INFORMATION PROVIDED:
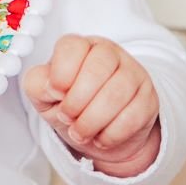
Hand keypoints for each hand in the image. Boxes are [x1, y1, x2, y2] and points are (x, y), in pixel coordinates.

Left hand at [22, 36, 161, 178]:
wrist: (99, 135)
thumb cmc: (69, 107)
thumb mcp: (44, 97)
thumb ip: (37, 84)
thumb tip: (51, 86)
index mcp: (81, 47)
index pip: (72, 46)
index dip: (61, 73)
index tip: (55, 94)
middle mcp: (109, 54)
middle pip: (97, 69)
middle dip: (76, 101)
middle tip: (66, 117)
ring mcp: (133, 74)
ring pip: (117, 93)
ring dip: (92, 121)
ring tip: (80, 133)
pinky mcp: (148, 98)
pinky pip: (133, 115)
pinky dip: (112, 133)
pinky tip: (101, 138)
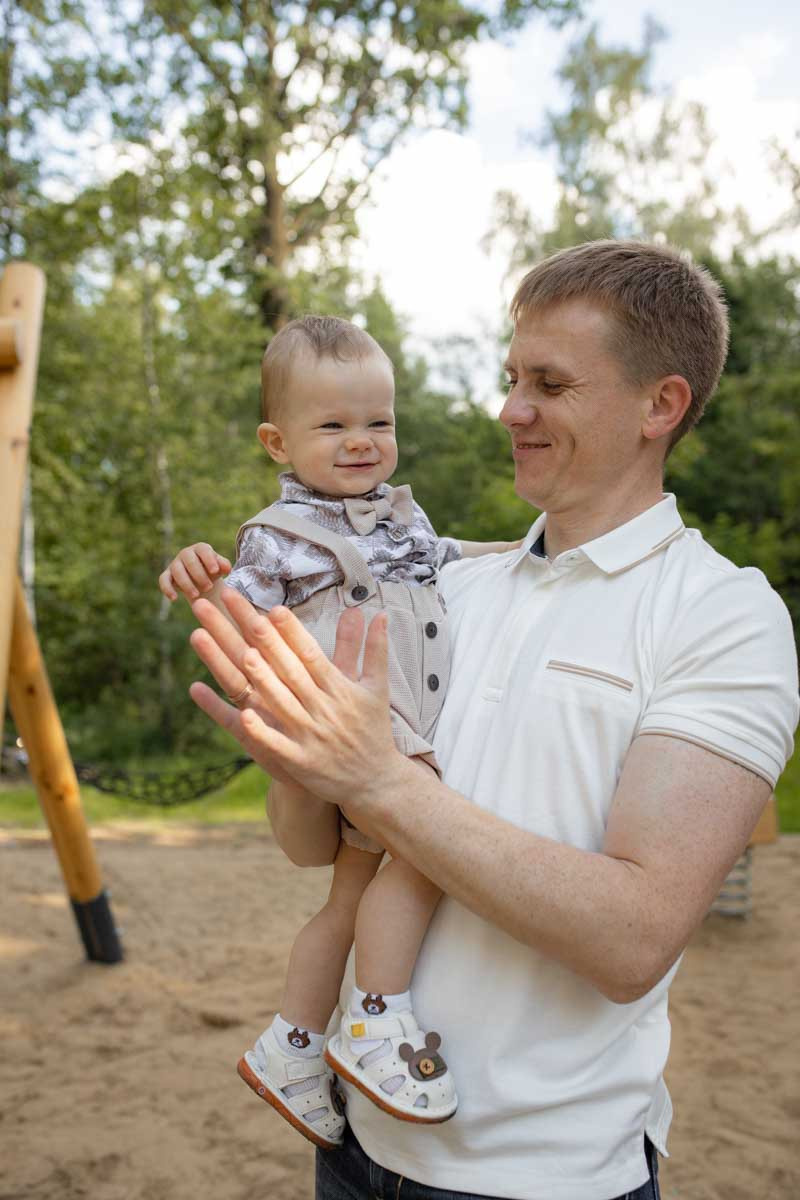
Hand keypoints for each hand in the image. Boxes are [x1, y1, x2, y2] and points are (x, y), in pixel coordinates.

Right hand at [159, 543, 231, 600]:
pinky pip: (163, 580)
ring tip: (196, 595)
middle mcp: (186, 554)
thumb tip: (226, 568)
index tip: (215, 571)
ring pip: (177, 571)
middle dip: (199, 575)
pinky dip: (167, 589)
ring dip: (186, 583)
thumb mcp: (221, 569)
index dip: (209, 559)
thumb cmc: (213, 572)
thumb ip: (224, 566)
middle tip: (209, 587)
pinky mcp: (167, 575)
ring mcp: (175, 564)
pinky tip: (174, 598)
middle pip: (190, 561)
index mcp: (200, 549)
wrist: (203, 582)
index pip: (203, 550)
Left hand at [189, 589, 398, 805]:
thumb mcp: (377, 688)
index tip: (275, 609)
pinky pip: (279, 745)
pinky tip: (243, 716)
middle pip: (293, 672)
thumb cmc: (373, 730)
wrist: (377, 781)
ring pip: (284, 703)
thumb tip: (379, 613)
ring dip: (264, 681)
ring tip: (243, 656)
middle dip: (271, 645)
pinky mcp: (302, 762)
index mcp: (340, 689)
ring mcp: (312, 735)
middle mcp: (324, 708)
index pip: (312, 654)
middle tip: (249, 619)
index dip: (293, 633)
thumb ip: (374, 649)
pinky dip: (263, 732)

--

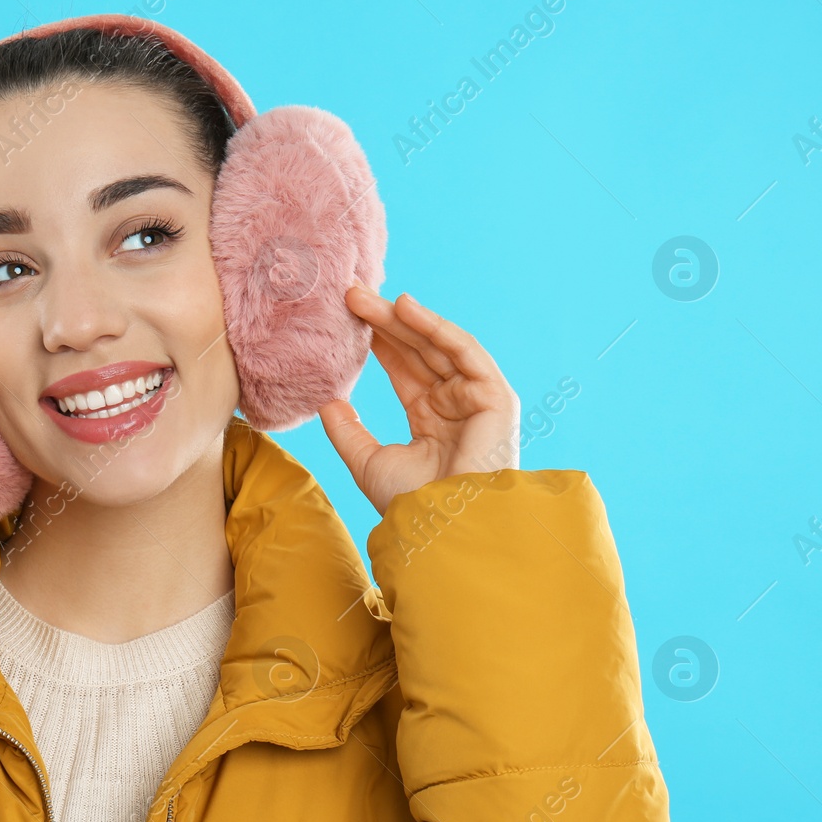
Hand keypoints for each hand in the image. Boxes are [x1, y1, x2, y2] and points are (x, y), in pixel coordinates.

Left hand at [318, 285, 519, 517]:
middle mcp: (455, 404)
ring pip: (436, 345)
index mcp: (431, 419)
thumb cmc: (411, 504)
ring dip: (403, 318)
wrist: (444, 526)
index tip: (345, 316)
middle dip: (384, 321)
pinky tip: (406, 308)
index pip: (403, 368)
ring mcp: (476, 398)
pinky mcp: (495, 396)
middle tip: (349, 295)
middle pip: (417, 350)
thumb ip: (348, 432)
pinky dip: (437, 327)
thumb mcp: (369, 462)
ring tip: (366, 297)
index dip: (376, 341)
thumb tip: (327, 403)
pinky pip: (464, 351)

YOUR GOAL:
All that belongs in the answer is the run of lines above from the line containing "index mcp: (431, 419)" through the line containing "pinky pip: (464, 351)", exactly as written.

RESPONSE:
index mcp: (431, 419)
thumb cmc: (411, 504)
ring dip: (403, 318)
wrist: (444, 526)
index tip: (345, 316)
middle dip: (384, 321)
pinky tip: (406, 308)
index pip: (403, 368)
ring mcp: (476, 398)
pinky mcp: (495, 396)
middle tip: (349, 295)
middle pip: (417, 350)
thumb ip: (348, 432)
pinky dip: (437, 327)
thumb mcp: (369, 462)
ring tip: (366, 297)
index dip: (376, 341)
thumb tip: (327, 403)
pinky pip: (464, 351)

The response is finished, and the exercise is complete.